Tomorrow is the New Year's Eve, when we ring out the old Year and then, on the stroke of midnight, begin to ring in the new.
In England, the ringing for the death of the Old Year is done with leather pads (muffles) tied to one side of the clappers of the bells (the clappers are the waggly drumstick-like things that strike the sides of the bell to make the noise). This means that alternate dongs of the bell sound muffled and echoing. It's the way bells in England are rung as a sign of mourning.
Just before midnight, some brave souls will climb up to the dark and chilly bell chamber, climb over the bell frame, and take off the muffles. (And if you're wondering what's so brave about that, the bells, the largest of which may weigh more than a ton, are balanced most precariously with their mouths facing upwards:
one incautious step and you're likely to get clobbered by a ton of falling metal.)
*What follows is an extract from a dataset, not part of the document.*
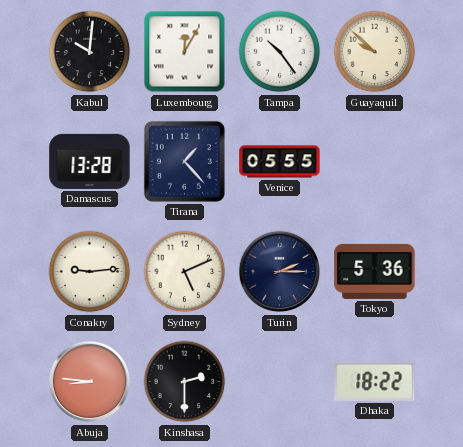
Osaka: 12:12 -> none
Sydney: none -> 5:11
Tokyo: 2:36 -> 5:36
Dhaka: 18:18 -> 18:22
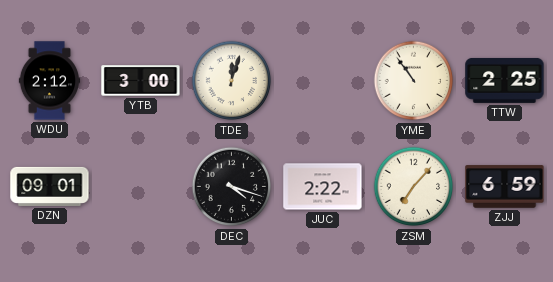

Once the muffles are taken off then the New Year can be rung in with celebratory style. If you can hear them for all the fireworks.
Anyway, ringing. This is easy to do, even without a bell, whether you ring a friend or a relative on the telephone or walk in a circle round a tree.
If those sound dull then you can ring the changes (another bell-ringing expression, like ringing in the New Year) by doing something, anything, unusual.
Yes, why not ring down the curtain (a theatrical expression) on your usual way of doing things. Walk the other way home. Try that food you've never fancied. Read some Vietnamese fairy stories (highly recommended).
Above all, take a ringside seat and get ready to enjoy the spectacle and adventure of what is sure to be an astonishing New Year.
Thing To Do Today: ring. This word comes from the Old English hringan, which is probably an imitation of the sound it makes.